Rscript $data_path"/pacbio_postprocess.R" $data_path"/pacbio_postprocess.yaml"
#make sure the preprocess script is not commented out and that the postprocess script is commented out
qsub job_submission.sh
Type qstat
You should see your username listed next to your job. If there are many jobs you can use the following to only look at your jobs. Replace username below with your username. The job will have an R in the S (status) column if it is running as expected or an E if there are errors. If you get an error check the files that end in run_dada2_pipeline.e[jobid]
qstat -u username
The job should finish in <10 minutes. Results and log will appear in the process directory. To look at results
cd process
less filter_and_trim.csv #check filtering results
#download and view quality_profiles.pdf (use sftp, see below for example)
If you are happy with the results so far you are ready to run the final postprocess step.
cd .. #get back to dada_pacbio
nano pacbio_postprocess.yaml
#edit data_path: to point to the dada_pacbio directory
#edit input_path: to point to the filtN directory in your dada_pacbio/process directory
#edit output_path: to point to the dada_pacbio/process directory
#edit truncLen: to point to the truncLen.csv file in your dada_pacbio/process directory
#edit refFasta: to point to the taxonomic database of your choice
nano job_submission.sh
#make sure the postprocess script is not commented out and that the preprocess script is commented out
qsub job_submission.sh
The job should finish in <10 minutes.
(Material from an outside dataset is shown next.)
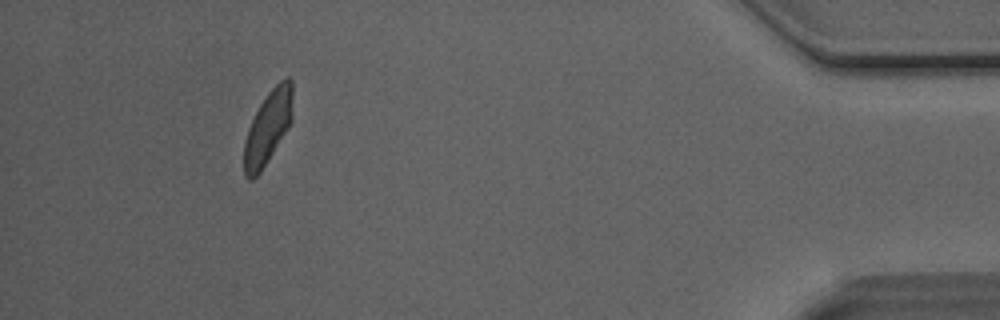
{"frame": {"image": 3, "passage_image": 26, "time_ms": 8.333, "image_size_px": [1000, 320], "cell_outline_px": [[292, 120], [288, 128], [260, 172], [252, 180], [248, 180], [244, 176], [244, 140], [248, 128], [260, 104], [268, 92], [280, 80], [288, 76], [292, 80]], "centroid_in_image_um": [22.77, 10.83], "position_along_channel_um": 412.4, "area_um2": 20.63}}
Results and log will appear in the process directory.
If you used the default settings the first 10 lines of seqtab-nochim.csv (head -10 seqtab-nochim.csv) should be:
| ASV | 18S_green_algae_1.hifi_reads.fastq.gz | 18S_green_algae_2.hifi_reads.fastq.gz |
|---|---|---|
| ASV_01 | 19228 | 26 |
| ASV_02 | 2117 | 3365 |
| ASV_03 | 0 | 2594 |
| ASV_04 | 700 | 1742 |
| ASV_05 | 1531 | 0 |
| ASV_06 | 983 | 0 |
| ASV_07 | 256 | 623 |
| ASV_08 | 842 | 0 |
| ASV_09 | 723 | 0 |
Files can be moved between your computer and Charlie using sftp. Open a new tab in terminal and type:
pwd #copy the path to the process directory
sftp user@cfe.bigelow.org
get /full/path/to/dada_pacbio/process/seqtab-nochim.csv #replace the path with your own
get /full/path/to/dada_pacbio/process/ASV_sequences.fasta
get /full/path/to/dada_pacbio/process/ASV_taxa.csv
Create a directory called dada_pacbio_local on your computer and move the files into the directory (sftp will download to user directory unless you specify a path). Download the info.csv file and visualization_script.R from GitHub and place them in the dada_pacbio_local directory. Open visualization_script.R in RStudio. Follow the script in RStudio to create barplots and explore the dataset.